* _Required work_: Reproduce the listing below line by line, keeping every character, space and break as it stands.

[Entries provided]

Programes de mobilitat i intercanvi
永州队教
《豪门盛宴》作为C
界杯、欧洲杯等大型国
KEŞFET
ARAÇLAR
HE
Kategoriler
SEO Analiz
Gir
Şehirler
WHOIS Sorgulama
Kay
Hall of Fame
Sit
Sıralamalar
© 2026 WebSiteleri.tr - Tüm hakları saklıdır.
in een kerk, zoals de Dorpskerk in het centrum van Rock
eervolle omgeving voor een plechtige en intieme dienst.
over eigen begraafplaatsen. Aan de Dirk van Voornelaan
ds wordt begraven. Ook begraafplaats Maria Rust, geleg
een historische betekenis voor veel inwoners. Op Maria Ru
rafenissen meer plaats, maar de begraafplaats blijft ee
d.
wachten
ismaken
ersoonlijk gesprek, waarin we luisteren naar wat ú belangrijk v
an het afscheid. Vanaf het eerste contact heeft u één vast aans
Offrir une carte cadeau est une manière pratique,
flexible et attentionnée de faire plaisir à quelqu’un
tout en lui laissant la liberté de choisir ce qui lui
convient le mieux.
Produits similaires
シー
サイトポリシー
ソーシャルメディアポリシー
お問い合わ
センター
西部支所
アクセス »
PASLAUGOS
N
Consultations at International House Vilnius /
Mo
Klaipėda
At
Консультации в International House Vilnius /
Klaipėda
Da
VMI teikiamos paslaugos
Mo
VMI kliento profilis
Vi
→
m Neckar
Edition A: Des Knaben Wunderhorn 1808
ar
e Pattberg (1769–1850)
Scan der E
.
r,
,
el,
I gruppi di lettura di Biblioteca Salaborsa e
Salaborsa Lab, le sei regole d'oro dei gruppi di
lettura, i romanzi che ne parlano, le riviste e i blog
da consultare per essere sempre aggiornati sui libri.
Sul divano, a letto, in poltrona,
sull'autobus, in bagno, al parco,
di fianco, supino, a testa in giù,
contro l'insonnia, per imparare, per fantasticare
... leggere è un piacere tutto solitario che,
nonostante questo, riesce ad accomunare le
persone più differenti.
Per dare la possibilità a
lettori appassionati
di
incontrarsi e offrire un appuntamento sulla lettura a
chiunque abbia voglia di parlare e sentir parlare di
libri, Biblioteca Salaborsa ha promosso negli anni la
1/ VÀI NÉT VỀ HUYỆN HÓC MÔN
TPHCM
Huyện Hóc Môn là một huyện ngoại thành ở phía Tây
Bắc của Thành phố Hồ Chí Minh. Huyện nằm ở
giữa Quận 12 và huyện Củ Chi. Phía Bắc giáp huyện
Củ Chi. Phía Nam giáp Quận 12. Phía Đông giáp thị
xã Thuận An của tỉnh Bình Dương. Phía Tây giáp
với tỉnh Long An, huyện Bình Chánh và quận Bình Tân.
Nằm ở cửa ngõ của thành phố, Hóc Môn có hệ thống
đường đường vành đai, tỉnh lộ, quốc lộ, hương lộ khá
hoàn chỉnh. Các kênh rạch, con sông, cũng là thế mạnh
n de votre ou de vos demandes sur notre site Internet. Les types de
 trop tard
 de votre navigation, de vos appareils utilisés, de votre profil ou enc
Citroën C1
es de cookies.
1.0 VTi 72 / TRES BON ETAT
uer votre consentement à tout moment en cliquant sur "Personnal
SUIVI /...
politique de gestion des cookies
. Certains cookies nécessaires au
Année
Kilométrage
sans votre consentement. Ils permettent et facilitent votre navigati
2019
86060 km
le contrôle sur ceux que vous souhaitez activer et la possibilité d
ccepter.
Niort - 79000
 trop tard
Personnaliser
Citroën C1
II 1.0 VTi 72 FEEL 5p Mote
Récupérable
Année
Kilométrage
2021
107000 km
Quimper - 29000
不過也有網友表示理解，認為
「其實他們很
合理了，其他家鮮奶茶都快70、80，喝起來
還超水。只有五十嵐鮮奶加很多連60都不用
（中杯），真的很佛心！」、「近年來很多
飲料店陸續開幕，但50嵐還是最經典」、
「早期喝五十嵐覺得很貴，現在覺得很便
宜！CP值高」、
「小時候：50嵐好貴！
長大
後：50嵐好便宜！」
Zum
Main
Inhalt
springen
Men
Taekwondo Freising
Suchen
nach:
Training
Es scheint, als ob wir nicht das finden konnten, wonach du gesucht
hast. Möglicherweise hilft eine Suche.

[/Entries provided]

* _Task response_:
Programes de mobilitat i intercanvi
永州队教
《豪门盛宴》作为C
界杯、欧洲杯等大型国
KEŞFET
ARAÇLAR
HE
Kategoriler
SEO Analiz
Gir
Şehirler
WHOIS Sorgulama
Kay
Hall of Fame
Sit
Sıralamalar
© 2026 WebSiteleri.tr - Tüm hakları saklıdır.
in een kerk, zoals de Dorpskerk in het centrum van Rock
eervolle omgeving voor een plechtige en intieme dienst.
over eigen begraafplaatsen. Aan de Dirk van Voornelaan
ds wordt begraven. Ook begraafplaats Maria Rust, geleg
een historische betekenis voor veel inwoners. Op Maria Ru
rafenissen meer plaats, maar de begraafplaats blijft ee
d.
wachten
ismaken
ersoonlijk gesprek, waarin we luisteren naar wat ú belangrijk v
an het afscheid. Vanaf het eerste contact heeft u één vast aans
Offrir une carte cadeau est une manière pratique,
flexible et attentionnée de faire plaisir à quelqu’un
tout en lui laissant la liberté de choisir ce qui lui
convient le mieux.
Produits similaires
シー
サイトポリシー
ソーシャルメディアポリシー
お問い合わ
センター
西部支所
アクセス »
PASLAUGOS
N
Consultations at International House Vilnius /
Mo
Klaipėda
At
Консультации в International House Vilnius /
Klaipėda
Da
VMI teikiamos paslaugos
Mo
VMI kliento profilis
Vi
→
m Neckar
Edition A: Des Knaben Wunderhorn 1808
ar
e Pattberg (1769–1850)
Scan der E
.
r,
,
el,
I gruppi di lettura di Biblioteca Salaborsa e
Salaborsa Lab, le sei regole d'oro dei gruppi di
lettura, i romanzi che ne parlano, le riviste e i blog
da consultare per essere sempre aggiornati sui libri.
Sul divano, a letto, in poltrona,
sull'autobus, in bagno, al parco,
di fianco, supino, a testa in giù,
contro l'insonnia, per imparare, per fantasticare
... leggere è un piacere tutto solitario che,
nonostante questo, riesce ad accomunare le
persone più differenti.
Per dare la possibilità a
lettori appassionati
di
incontrarsi e offrire un appuntamento sulla lettura a
chiunque abbia voglia di parlare e sentir parlare di
libri, Biblioteca Salaborsa ha promosso negli anni la
1/ VÀI NÉT VỀ HUYỆN HÓC MÔN
TPHCM
Huyện Hóc Môn là một huyện ngoại thành ở phía Tây
Bắc của Thành phố Hồ Chí Minh. Huyện nằm ở
giữa Quận 12 và huyện Củ Chi. Phía Bắc giáp huyện
Củ Chi. Phía Nam giáp Quận 12. Phía Đông giáp thị
xã Thuận An của tỉnh Bình Dương. Phía Tây giáp
với tỉnh Long An, huyện Bình Chánh và quận Bình Tân.
Nằm ở cửa ngõ của thành phố, Hóc Môn có hệ thống
đường đường vành đai, tỉnh lộ, quốc lộ, hương lộ khá
hoàn chỉnh. Các kênh rạch, con sông, cũng là thế mạnh
n de votre ou de vos demandes sur notre site Internet. Les types de
 trop tard
 de votre navigation, de vos appareils utilisés, de votre profil ou enc
Citroën C1
es de cookies.
1.0 VTi 72 / TRES BON ETAT
uer votre consentement à tout moment en cliquant sur "Personnal
SUIVI /...
politique de gestion des cookies
. Certains cookies nécessaires au
Année
Kilométrage
sans votre consentement. Ils permettent et facilitent votre navigati
2019
86060 km
le contrôle sur ceux que vous souhaitez activer et la possibilité d
ccepter.
Niort - 79000
 trop tard
Personnaliser
Citroën C1
II 1.0 VTi 72 FEEL 5p Mote
Récupérable
Année
Kilométrage
2021
107000 km
Quimper - 29000
不過也有網友表示理解，認為
「其實他們很
合理了，其他家鮮奶茶都快70、80，喝起來
還超水。只有五十嵐鮮奶加很多連60都不用
（中杯），真的很佛心！」、「近年來很多
飲料店陸續開幕，但50嵐還是最經典」、
「早期喝五十嵐覺得很貴，現在覺得很便
宜！CP值高」、
「小時候：50嵐好貴！
長大
後：50嵐好便宜！」
Zum
Main
Inhalt
springen
Men
Taekwondo Freising
Suchen
nach:
Training
Es scheint, als ob wir nicht das finden konnten, wonach du gesucht
hast. Möglicherweise hilft eine Suche.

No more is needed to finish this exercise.